Ford is also governing in a more difficult economic environment. Ontario’s budget projects deficits before a planned return to surplus, leaving less room for major new spending without creating fresh fiscal criticism. At the same time, U.S. trade pressure and tariff risks have placed added stress on Ontario’s manufacturing-heavy economy. Independent analysis has warned that tariffs could slow provincial growth, reduce manufacturing output, and leave Ontario with fewer jobs than it would otherwise have had.

That is politically dangerous territory for a premier who often presents himself as a defender of workers, builders, automakers, and small businesses. Manufacturing towns in southwestern Ontario, the GTHA, and the auto corridor are especially sensitive to trade shocks. Ford may gain some credit when he pushes back against U.S. pressure, but voters also judge outcomes. If jobs feel less secure, investment slows, or public finances tighten, economic uncertainty can deepen dissatisfaction. In that environment, every controversial expense becomes harder to defend and every affordability promise faces a tougher test.

The Political Map Is Tightening Faster Than Expected

Recent provincial polling has shown the Progressive Conservatives facing a much more competitive landscape than their seat count suggests. Some polls have put the Liberals within striking distance or even slightly ahead in popular support, while others show the PCs still narrowly leading but well below their previous dominance. The opposition remains fragmented, but the trend is still significant. A government that looked electorally secure after the last campaign now appears far more vulnerable in public opinion.

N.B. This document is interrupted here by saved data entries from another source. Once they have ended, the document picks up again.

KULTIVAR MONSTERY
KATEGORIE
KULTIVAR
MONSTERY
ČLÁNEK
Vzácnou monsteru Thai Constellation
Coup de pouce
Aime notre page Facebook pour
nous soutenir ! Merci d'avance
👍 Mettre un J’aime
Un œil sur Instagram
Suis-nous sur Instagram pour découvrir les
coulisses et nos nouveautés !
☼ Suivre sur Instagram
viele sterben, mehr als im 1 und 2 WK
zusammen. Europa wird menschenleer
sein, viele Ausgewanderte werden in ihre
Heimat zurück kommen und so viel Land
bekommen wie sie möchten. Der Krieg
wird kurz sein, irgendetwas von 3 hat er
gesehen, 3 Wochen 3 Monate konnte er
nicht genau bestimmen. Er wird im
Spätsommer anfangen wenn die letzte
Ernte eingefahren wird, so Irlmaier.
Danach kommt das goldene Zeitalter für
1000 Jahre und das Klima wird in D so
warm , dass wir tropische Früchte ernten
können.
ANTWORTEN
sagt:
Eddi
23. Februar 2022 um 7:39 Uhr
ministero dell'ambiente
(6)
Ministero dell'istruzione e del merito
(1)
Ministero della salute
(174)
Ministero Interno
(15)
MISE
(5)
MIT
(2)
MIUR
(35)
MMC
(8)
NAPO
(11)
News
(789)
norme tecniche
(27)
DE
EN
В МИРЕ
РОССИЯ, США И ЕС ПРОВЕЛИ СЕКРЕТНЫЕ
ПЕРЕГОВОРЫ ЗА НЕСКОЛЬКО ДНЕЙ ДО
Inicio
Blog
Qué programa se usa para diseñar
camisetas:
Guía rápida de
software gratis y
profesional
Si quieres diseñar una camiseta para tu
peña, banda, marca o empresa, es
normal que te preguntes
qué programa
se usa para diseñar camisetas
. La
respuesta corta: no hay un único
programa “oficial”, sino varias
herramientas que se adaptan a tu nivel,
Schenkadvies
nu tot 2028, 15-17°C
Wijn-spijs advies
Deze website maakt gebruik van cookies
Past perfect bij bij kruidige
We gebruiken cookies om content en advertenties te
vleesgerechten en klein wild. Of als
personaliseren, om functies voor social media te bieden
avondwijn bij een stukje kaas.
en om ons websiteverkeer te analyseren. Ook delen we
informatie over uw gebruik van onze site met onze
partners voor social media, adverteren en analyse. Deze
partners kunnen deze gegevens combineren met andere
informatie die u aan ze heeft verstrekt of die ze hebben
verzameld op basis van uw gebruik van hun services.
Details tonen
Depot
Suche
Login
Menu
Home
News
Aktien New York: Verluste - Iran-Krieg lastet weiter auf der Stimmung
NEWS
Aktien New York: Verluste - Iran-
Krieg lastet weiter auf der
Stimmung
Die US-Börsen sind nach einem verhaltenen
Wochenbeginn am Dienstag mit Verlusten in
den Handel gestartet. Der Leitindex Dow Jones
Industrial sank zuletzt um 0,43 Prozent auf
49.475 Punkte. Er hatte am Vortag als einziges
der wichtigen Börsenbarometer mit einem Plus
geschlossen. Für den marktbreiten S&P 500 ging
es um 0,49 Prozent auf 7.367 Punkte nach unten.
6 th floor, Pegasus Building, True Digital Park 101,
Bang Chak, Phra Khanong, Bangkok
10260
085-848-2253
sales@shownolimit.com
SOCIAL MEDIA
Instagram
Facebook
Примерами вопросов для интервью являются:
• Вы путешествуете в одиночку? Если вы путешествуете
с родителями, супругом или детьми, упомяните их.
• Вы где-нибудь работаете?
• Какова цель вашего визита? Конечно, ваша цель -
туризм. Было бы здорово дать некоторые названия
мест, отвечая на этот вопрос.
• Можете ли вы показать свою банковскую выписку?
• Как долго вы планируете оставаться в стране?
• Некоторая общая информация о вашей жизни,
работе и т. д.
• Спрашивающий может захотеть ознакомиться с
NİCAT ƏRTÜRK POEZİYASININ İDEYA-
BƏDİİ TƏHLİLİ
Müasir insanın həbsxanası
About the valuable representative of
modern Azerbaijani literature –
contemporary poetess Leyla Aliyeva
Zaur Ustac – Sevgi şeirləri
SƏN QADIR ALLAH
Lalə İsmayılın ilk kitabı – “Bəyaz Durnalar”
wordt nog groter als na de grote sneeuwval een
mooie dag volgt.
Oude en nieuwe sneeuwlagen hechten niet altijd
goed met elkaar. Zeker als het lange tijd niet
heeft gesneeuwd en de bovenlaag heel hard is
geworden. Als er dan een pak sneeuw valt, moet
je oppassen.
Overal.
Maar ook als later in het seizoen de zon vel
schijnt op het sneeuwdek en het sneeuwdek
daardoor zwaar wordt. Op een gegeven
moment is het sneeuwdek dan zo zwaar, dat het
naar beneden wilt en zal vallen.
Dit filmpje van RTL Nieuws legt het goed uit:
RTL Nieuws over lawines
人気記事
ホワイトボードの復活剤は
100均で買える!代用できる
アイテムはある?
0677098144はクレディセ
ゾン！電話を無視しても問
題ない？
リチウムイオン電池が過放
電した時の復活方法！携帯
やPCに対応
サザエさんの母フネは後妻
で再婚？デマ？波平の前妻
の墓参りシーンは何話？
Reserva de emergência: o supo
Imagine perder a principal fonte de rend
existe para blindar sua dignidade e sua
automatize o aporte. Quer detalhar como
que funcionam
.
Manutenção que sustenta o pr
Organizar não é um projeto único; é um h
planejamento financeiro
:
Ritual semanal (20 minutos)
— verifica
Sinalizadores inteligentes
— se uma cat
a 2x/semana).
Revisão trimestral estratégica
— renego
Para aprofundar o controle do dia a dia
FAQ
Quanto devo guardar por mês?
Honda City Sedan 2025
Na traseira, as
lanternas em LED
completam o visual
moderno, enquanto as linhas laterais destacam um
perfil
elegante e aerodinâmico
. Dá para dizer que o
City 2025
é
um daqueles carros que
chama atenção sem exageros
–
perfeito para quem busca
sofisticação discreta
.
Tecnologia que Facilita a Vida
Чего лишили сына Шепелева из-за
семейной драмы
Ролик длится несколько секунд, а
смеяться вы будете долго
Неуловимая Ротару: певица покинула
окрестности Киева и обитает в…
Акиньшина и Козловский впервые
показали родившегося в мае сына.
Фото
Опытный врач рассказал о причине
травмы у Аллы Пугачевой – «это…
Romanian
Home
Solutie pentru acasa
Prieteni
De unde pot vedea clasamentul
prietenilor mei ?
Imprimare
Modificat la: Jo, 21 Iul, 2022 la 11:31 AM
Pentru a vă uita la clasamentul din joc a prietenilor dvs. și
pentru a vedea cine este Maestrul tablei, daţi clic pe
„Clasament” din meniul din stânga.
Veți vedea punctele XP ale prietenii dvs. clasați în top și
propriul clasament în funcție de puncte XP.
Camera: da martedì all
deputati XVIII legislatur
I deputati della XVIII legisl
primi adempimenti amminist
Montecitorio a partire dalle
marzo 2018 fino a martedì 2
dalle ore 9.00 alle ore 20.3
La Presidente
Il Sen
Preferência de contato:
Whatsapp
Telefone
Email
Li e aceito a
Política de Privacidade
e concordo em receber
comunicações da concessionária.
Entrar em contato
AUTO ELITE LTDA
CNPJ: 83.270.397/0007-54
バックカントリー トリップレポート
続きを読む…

This does not mean Ford is finished. Ontario politics can shift quickly, and opposition parties still need organization, leadership strength, candidate recruitment, and a clear governing offer. But the warning signs are now difficult to dismiss. Ford’s approval has fallen because multiple frustrations are converging at once: affordability, health care, economic anxiety, and questions of judgment. The path back is not complicated in theory, but it is difficult in practice. The government must show discipline, deliver practical improvements, and convince voters that it understands the pressure they are living with.